Ardis chilló y se levantó bruscamente.
Me pregunto ahora cómo he podido amar. Cómo, en una sola semana, he estado tan cerca
de amar este país-cadáver. Su águila está muerta. Ardis es el apropiado símbolo de su regla.
Una esperanza, queda una ligerísima esperanza. Es posible que lo que he visto esta noche
sea únicamente una ilusión, provocada por el huevo. Sé ahora que la criatura que maté ante la
casa del padre de Ardis era real, y entre este párrafo y el anterior he comido el último huevo. Si
van a empezar las alucinaciones, sabré que lo que he visto a la luz del llameante licor era en
realidad un ser con el que he estado acostado, y sea como sea me preocuparé de no volver a
corromper las puras matrices de las mujeres de nuestra resistente raza. Tal vez acabe
reclamando las miniaturas de nuestra herencia después de todo, y permita que los guardias me
maten... Pero, ¿y si tuviera éxito? No soy digno de tocarlas. Quizá el mejor final para mí sea
viajar solo por este continente acribillado por los gusanos. De este modo moriría en manos
apropiadas.
Más tarde. Kreton está avanzando por el pasillo, cerca de mi puerta, y la pisada de su
torcido zapato negro hace vibrar el edificio como si fuera un terremoto. Oigo la palabra policía
como si de un trueno se tratara. Mi extinta Ardis, muy menuda y brillante, ha salido de la llama
de la vela, y un peludo rostro se asoma por la ventana.

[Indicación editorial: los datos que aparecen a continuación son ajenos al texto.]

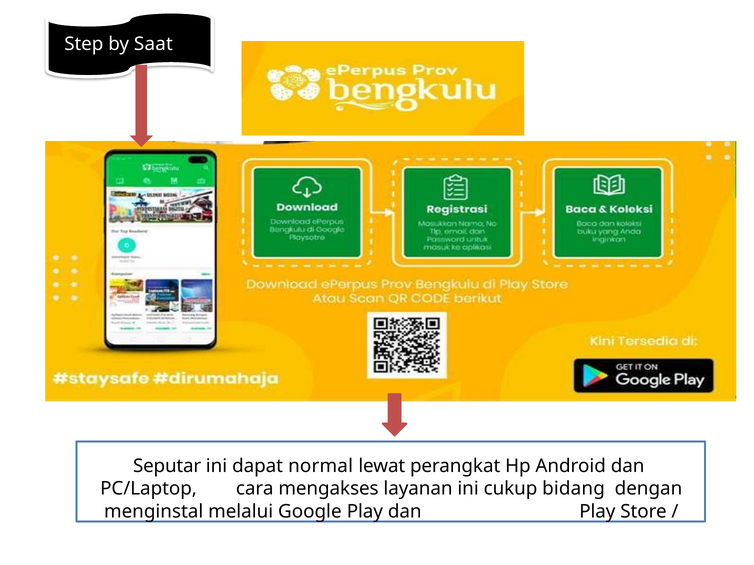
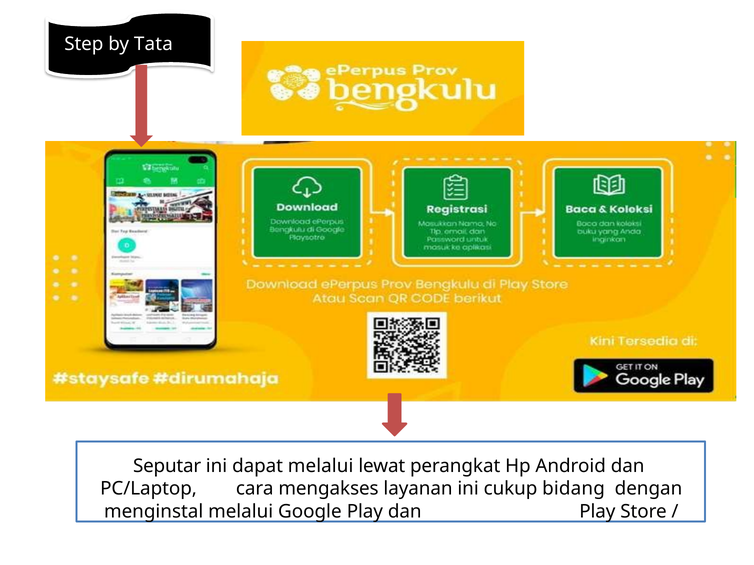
Saat: Saat -> Tata
dapat normal: normal -> melalui
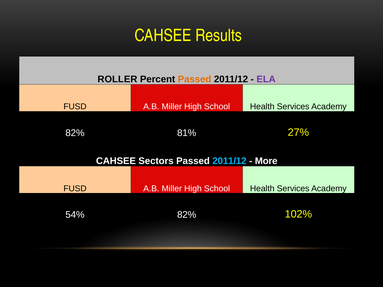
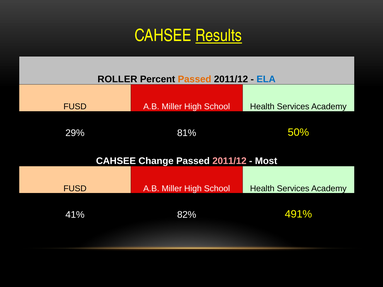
Results underline: none -> present
ELA colour: purple -> blue
82% at (75, 133): 82% -> 29%
27%: 27% -> 50%
Sectors: Sectors -> Change
2011/12 at (229, 161) colour: light blue -> pink
More: More -> Most
54%: 54% -> 41%
102%: 102% -> 491%
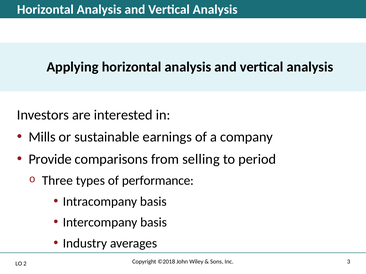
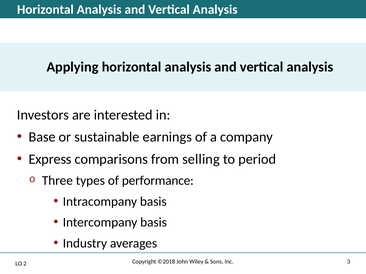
Mills: Mills -> Base
Provide: Provide -> Express
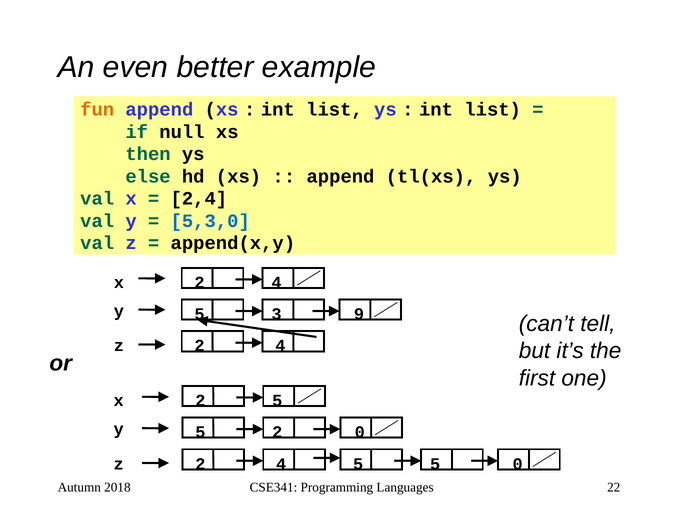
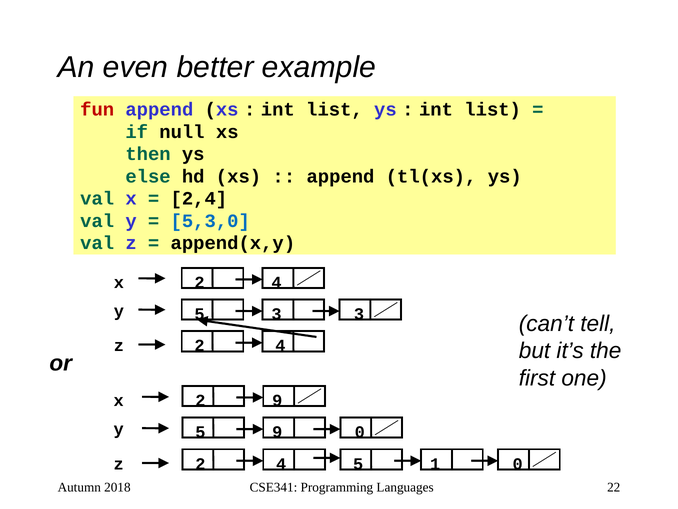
fun colour: orange -> red
3 9: 9 -> 3
2 5: 5 -> 9
5 2: 2 -> 9
4 5 5: 5 -> 1
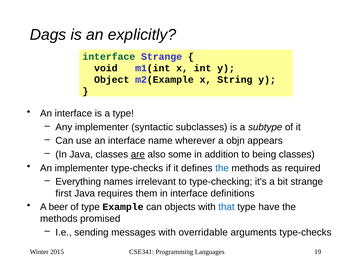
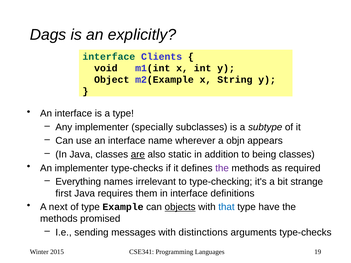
interface Strange: Strange -> Clients
syntactic: syntactic -> specially
some: some -> static
the at (222, 168) colour: blue -> purple
beer: beer -> next
objects underline: none -> present
overridable: overridable -> distinctions
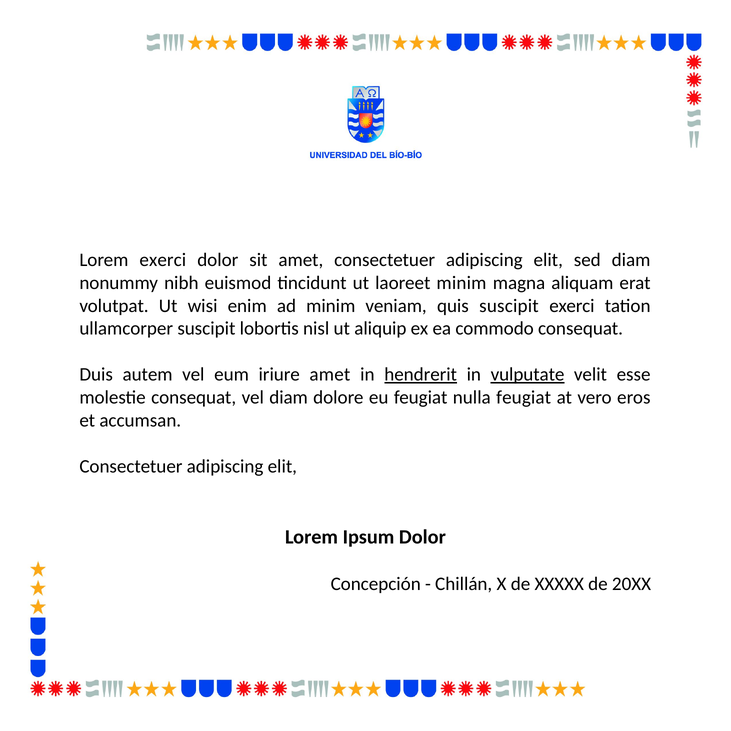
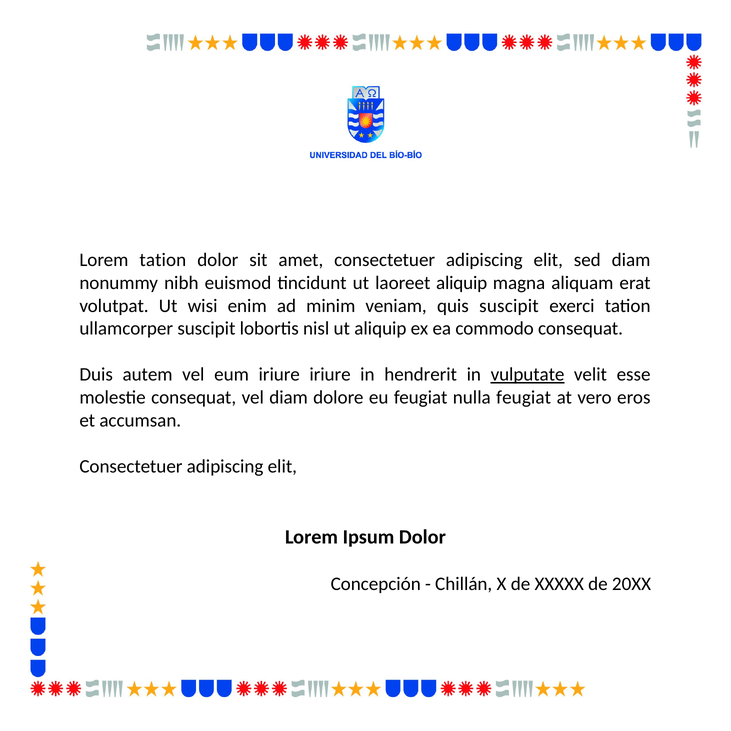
Lorem exerci: exerci -> tation
laoreet minim: minim -> aliquip
iriure amet: amet -> iriure
hendrerit underline: present -> none
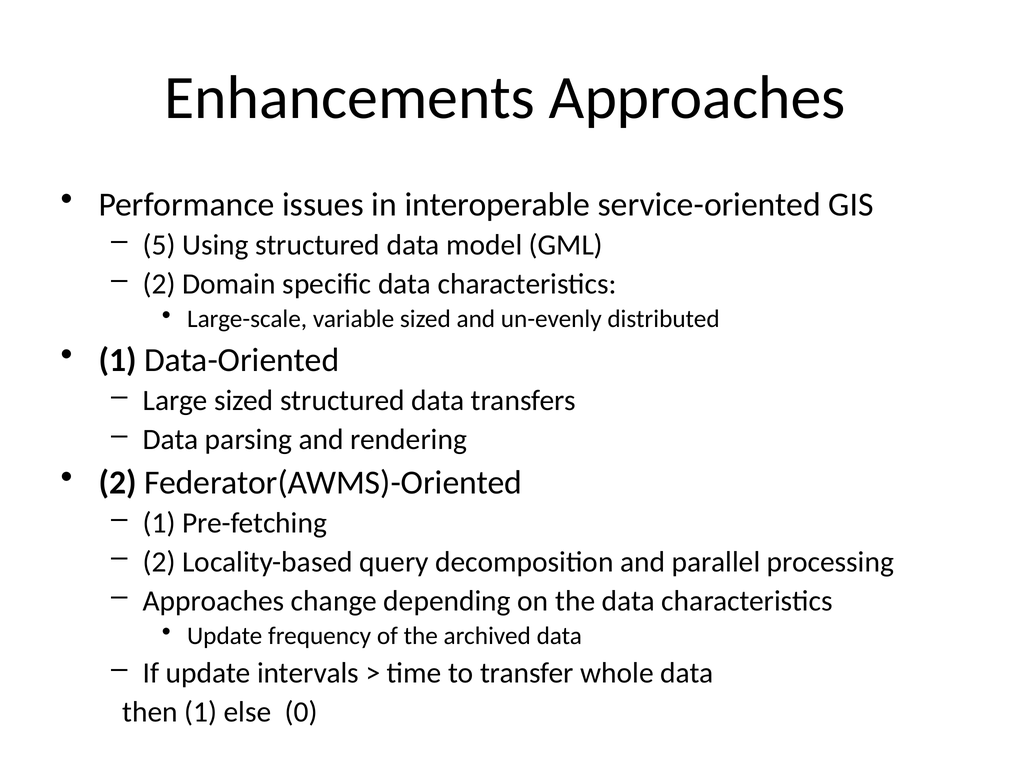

La anciana cerró el libro de notas. La mujer más joven, que había estado leyendo por
encima del hombro de la primera, se dirigió al otro lado de la mesita y tomó asiento en un cojín,
con los pies finamente colocados para que no se vieran las plantas.
—Entonces, esta vivo —dijo.
La anciana guardó silencio. Su cana cabeza estaba inclinada sobre el diario, que sostenía
con ambas manos.
—Es indudable que se halla en la cárcel, o está enfermo. De otro modo, se habría puesto
en contacto con nosotras. —La mujer más joven hizo una pausa, alisando el tejido de su
chador con la mano derecha, mientras la izquierda jugueteaba con el simulador de gema que
llevaba en una delgada cadena—. Es posible que ya lo haya intentado, pero que sus cartas se
hayan extraviado.
—¿Crees que se trata de su escritura? —preguntó la anciana, abriendo al azar el diario. Al
ver que la mujer más joven no respondía, añadió—: Quizá. Quizá.